Directions for this task :: Your reply should be only the number of lines in the material below that include the word "Store".

Dataset entries ::
******************************
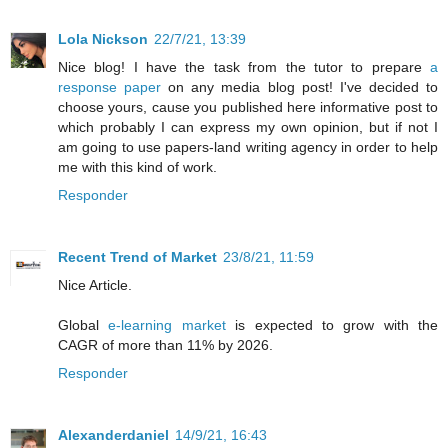
Lola Nickson
22/7/21, 13:39
Nice blog! I have the task from the tutor to prepare
a
response paper
on any media blog post! I've decided to
choose yours, cause you published here informative post to
which probably I can express my own opinion, but if not I
am going to use papers-land writing agency in order to help
me with this kind of work.
Responder
Recent Trend of Market
23/8/21, 11:59
Nice Article.
Global
e-learning market
is expected to grow with the
CAGR of more than 11% by 2026.
Responder
Alexanderdaniel
14/9/21, 16:43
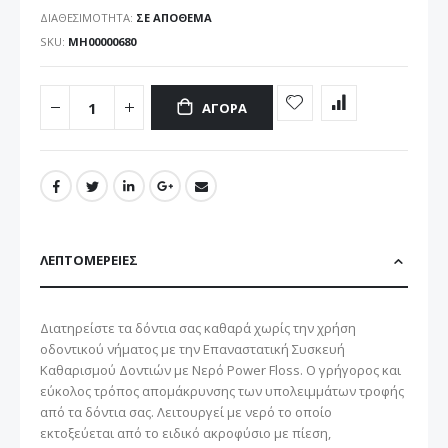
ΔΙΑΘΕΣΙΜΌΤΗΤΑ:
ΣΕ ΑΠΌΘΕΜΑ
SKU
ΜΗ00000680
ΑΓΟΡΆ
ΛΕΠΤΟΜΈΡΕΙΕΣ
Διατηρείστε τα δόντια σας καθαρά χωρίς την χρήση
οδοντικού νήματος με την Επαναστατική Συσκευή
Καθαρισμού Δοντιών με Νερό Power Floss. Ο γρήγορος και
εύκολος τρόπος απομάκρυνσης των υπολειμμάτων τροφής
από τα δόντια σας. Λειτουργεί με νερό το οποίο
εκτοξεύεται από το ειδικό ακροφύσιο με πίεση,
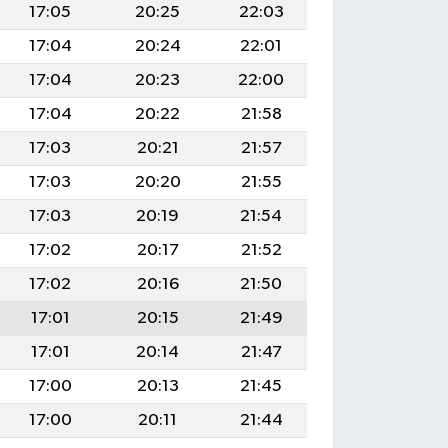
17:05
20:25
22:03
17:04
20:24
22:01
17:04
20:23
22:00
17:04
20:22
21:58
17:03
20:21
21:57
17:03
20:20
21:55
17:03
20:19
21:54
17:02
20:17
21:52
17:02
20:16
21:50
17:01
20:15
21:49
17:01
20:14
21:47
17:00
20:13
21:45
17:00
20:11
21:44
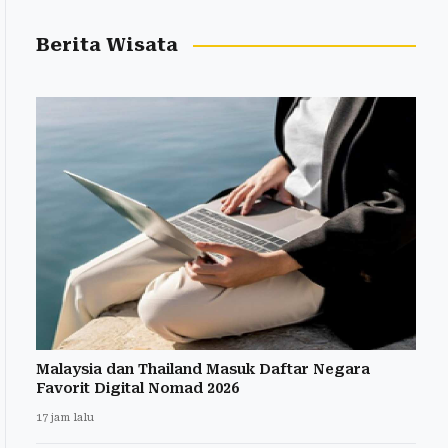
Berita Wisata
Malaysia dan Thailand Masuk Daftar Negara
Favorit Digital Nomad 2026
17 jam lalu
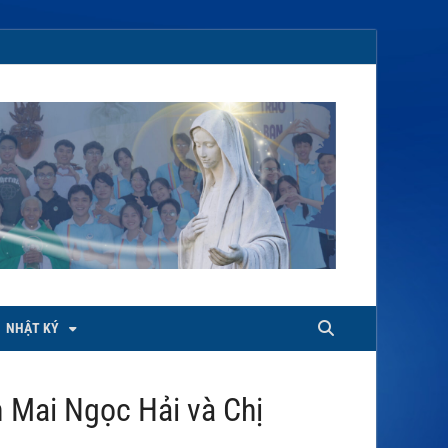
NHẬT KÝ
 Mai Ngọc Hải và Chị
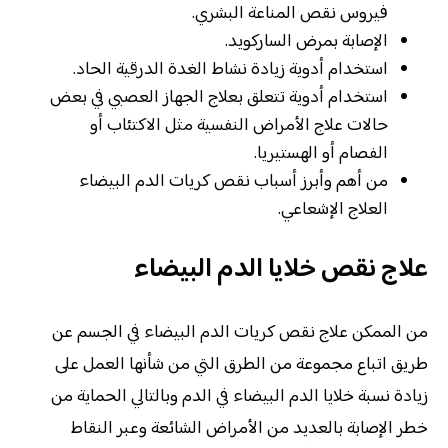
فيروس نقص المناعة البشري.
الإصابة بمرض الساركويد.
استخدام أدوية زيادة نشاط الغدة الدرقية الحاد.
استخدام أدوية تتعلق بعلاج الجهاز العصبي في بعض
حالات علاج الأمراض النفسية مثل الاكتئاب أو
الفصام أو الهستيريا.
من أهم وأبرز أسباب نقص كريات الدم البيضاء
العلاج الإشعاعي.
علاج نقص خلايا الدم البيضاء
من الممكن علاج نقص كريات الدم البيضاء في الجسم عن
طريق اتباع مجموعة من الطرق التي من شأنها العمل على
زيادة نسبة خلايا الدم البيضاء في الدم وبالتالي الحماية من
خطر الإصابة بالعديد من الأمراض الشائعة وعبر النقاط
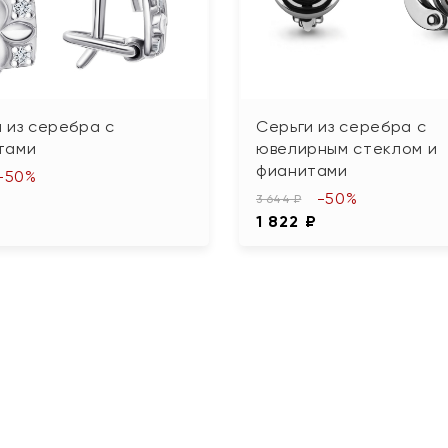
 из серебра с
Серьги из серебра с
тами
ювелирным стеклом и
фианитами
-50%
-50%
3 644 ₽
1 822 ₽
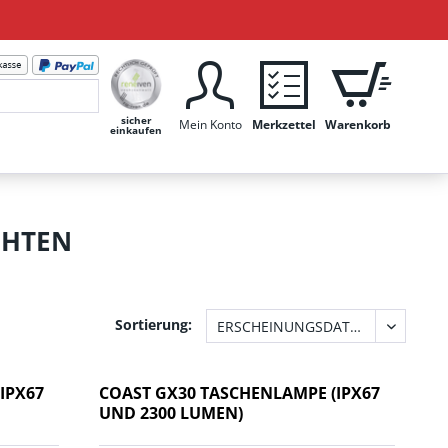
sicher
Mein Konto
Merkzettel
Warenkorb
einkaufen
CHTEN
Sortierung:
IPX67
COAST GX30 TASCHENLAMPE (IPX67
UND 2300 LUMEN)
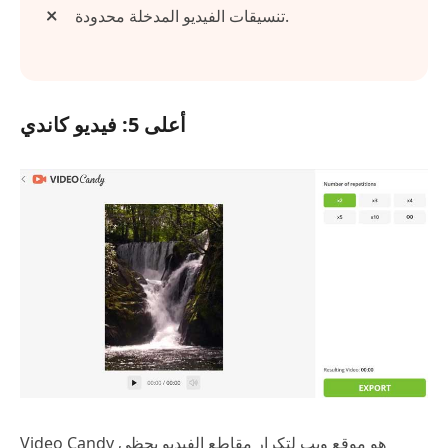
تنسيقات الفيديو المدخلة محدودة.
أعلى 5: فيديو كاندي
Video Candy هو موقع ويب لتكرار مقاطع الفيديو يحظى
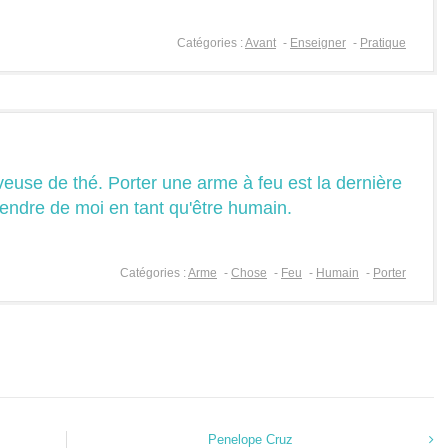
Catégories :
Avant
-
Enseigner
-
Pratique
veuse de thé. Porter une arme à feu est la dernière
endre de moi en tant qu'être humain.
Catégories :
Arme
-
Chose
-
Feu
-
Humain
-
Porter
Penelope Cruz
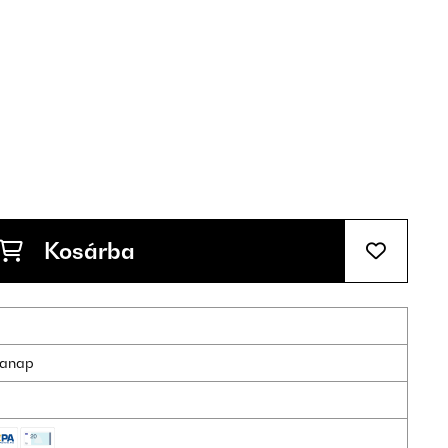
Kosárba
nkanap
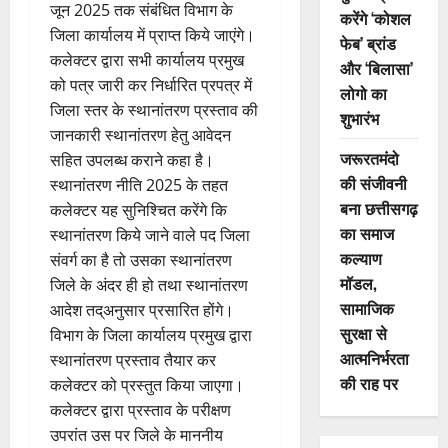
जून 2025 तक संबंधित विभाग के
करेंगे ‘कोशल
जिला कार्यालय में प्राप्त किये जाएंगे।
फेब’ ब्रांड
कलेक्टर द्वारा सभी कार्यालय प्रमुख
और ‘बिलासा’
को पत्र जारी कर निर्धारित प्रपत्र में
लोगो का
जिला स्तर के स्थानांतरण प्रस्ताव की
शुभारंभ
जानकारी स्थानांतरण हेतु आवेदन
जरूरतमंदो
सहित उपलब्ध कराने कहा है।
की संजीवनी
स्थानांतरण नीति 2025 के तहत
बना छत्तीसगढ़
कलेक्टर यह सुनिश्चित करेंगे कि
का समाज
स्थानांतरण किये जाने वाले पद जिला
कल्याण
संवर्ग का है तो उसका स्थानांतरण
मॉडल,
जिले के अंदर ही हो तथा स्थानांतरण
सामाजिक
आदेश तद्अनुसार प्रसारित होंगे।
सुरक्षा से
विभाग के जिला कार्यालय प्रमुख द्वारा
आत्मनिर्भरता
स्थानांतरण प्रस्ताव तैयार कर
की राह पर
कलेक्टर को प्रस्तुत किया जाएगा।
कलेक्टर द्वारा प्रस्ताव के परीक्षण
उपरांत उस पर जिले के माननीय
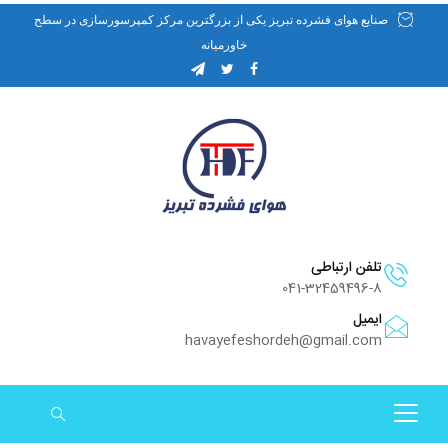
صنایع هوای فشرده تبریز یکی از بزرگترین مرکز کمپرسورسازی در سطح
خاورمیانه
تلفن ارتباطی
041-32459496-8
ایمیل
havayefeshordeh@gmail.com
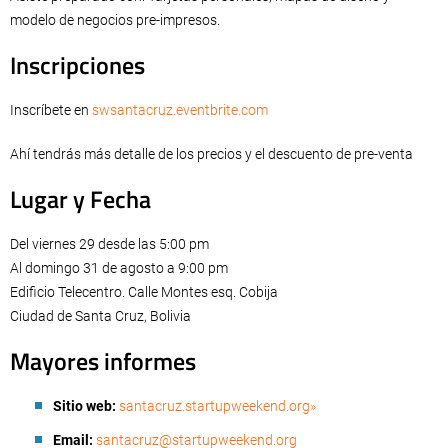
modelo de negocios pre-impresos.
Inscripciones
Inscríbete en
swsantacruz.eventbrite.com
Ahí tendrás más detalle de los precios y el descuento de pre-venta
Lugar y Fecha
Del viernes 29 desde las 5:00 pm
Al domingo 31 de agosto a 9:00 pm
Edificio Telecentro. Calle Montes esq. Cobija
Ciudad de Santa Cruz, Bolivia
Mayores informes
Sitio web:
santacruz.startupweekend.org»
Email:
santacruz@startupweekend.org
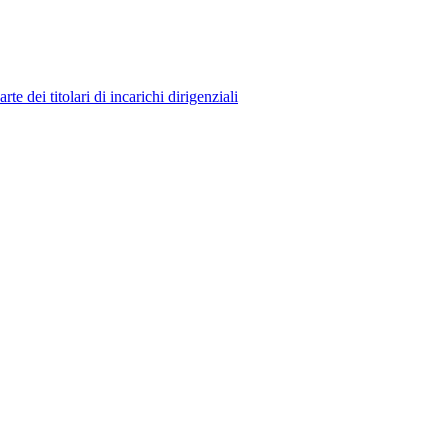
 dei titolari di incarichi dirigenziali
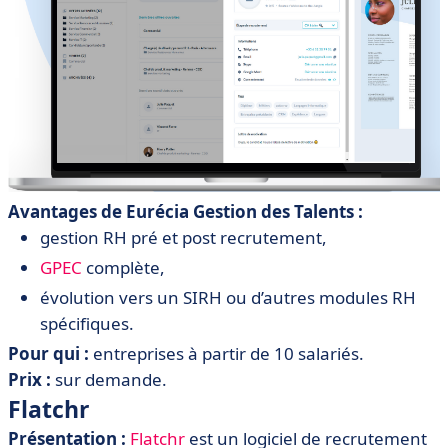
Avantages de Eurécia Gestion des Talents :
gestion RH pré et post recrutement,
GPEC
complète,
évolution vers un SIRH ou d’autres modules RH
spécifiques.
Pour qui :
entreprises à partir de 10 salariés.
Prix :
sur demande.
Flatchr
Présentation :
Flatchr
est un logiciel de recrutement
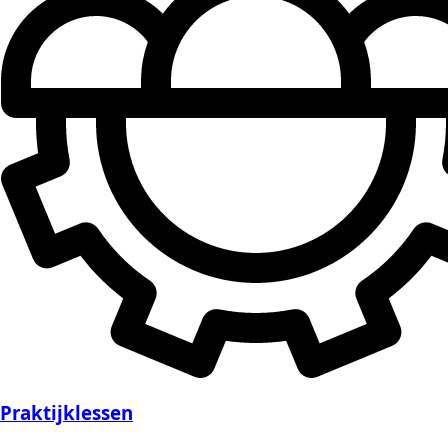
Praktijklessen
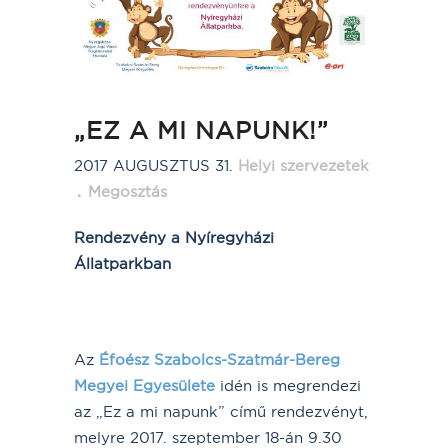
„EZ A MI NAPUNK!”
2017 AUGUSZTUS 31.
Helyi szervezetek
Megosztás
Rendezvény a Nyíregyházi
Állatparkban
Az
Éfoész Szabolcs-Szatmár-Bereg
Megyei Egyesülete
idén is megrendezi
az „Ez a mi napunk” című rendezvényt,
melyre 2017. szeptember 18-án 9.30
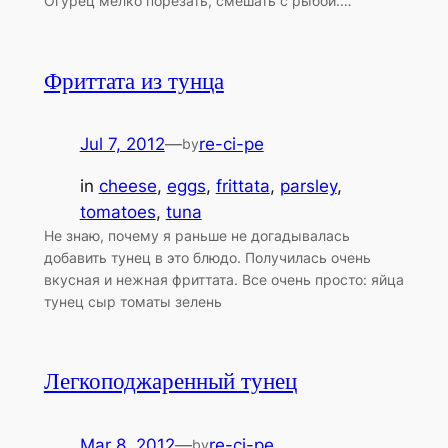
Огурец мелко порезать, смешать с рыбой.…
Фриттата из тунца
Jul 7, 2012
—
re-ci-pe
by
in
cheese
, 
eggs
, 
frittata
, 
parsley
, 
tomatoes
, 
tuna
Не знаю, почему я раньше не догадывалась
добавить тунец в это блюдо. Получилась очень
вкусная и нежная фриттата. Все очень просто: яйца
тунец сыр томаты зелень
Легкоподжаренный тунец
Mar 8, 2012
—
re-ci-pe
by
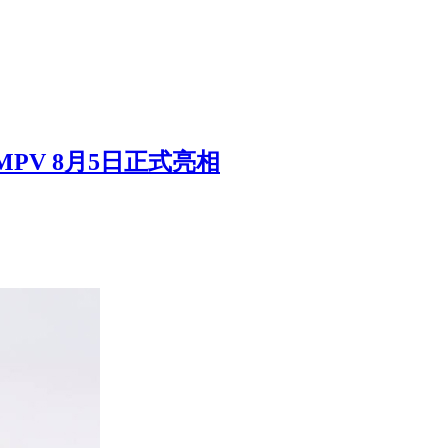
PV 8月5日正式亮相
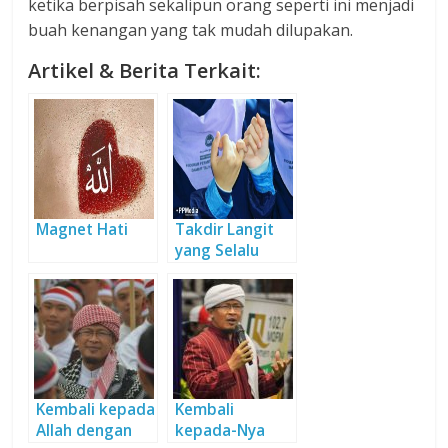
ketika berpisah sekalipun orang seperti ini menjadi
buah kenangan yang tak mudah dilupakan.
Artikel & Berita Terkait:
Magnet Hati
Takdir Langit
yang Selalu
Hebat
Kembali kepada
Kembali
Allah dengan
kepada-Nya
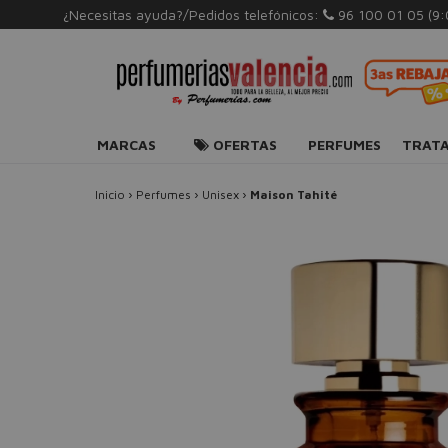
¿Necesitas ayuda?/Pedidos telefónicos:
96 100 01 05
(9
MARCAS
OFERTAS
PERFUMES
TRAT
Inicio
›
Perfumes
›
Unisex
›
Maison Tahité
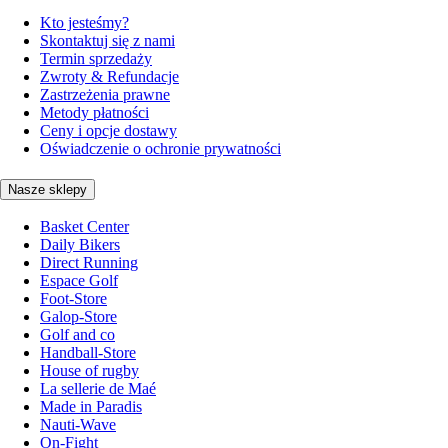
Kto jesteśmy?
Skontaktuj się z nami
Termin sprzedaży
Zwroty & Refundacje
Zastrzeżenia prawne
Metody płatności
Ceny i opcje dostawy
Oświadczenie o ochronie prywatności
Nasze sklepy
Basket Center
Daily Bikers
Direct Running
Espace Golf
Foot-Store
Galop-Store
Golf and co
Handball-Store
House of rugby
La sellerie de Maé
Made in Paradis
Nauti-Wave
On-Fight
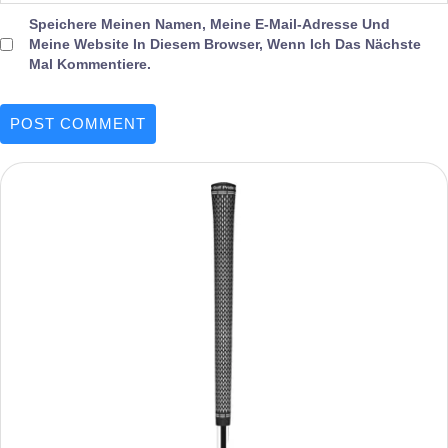
Speichere Meinen Namen, Meine E-Mail-Adresse Und
Meine Website In Diesem Browser, Wenn Ich Das Nächste
Mal Kommentiere.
******************************
Solution for this exercise :: 3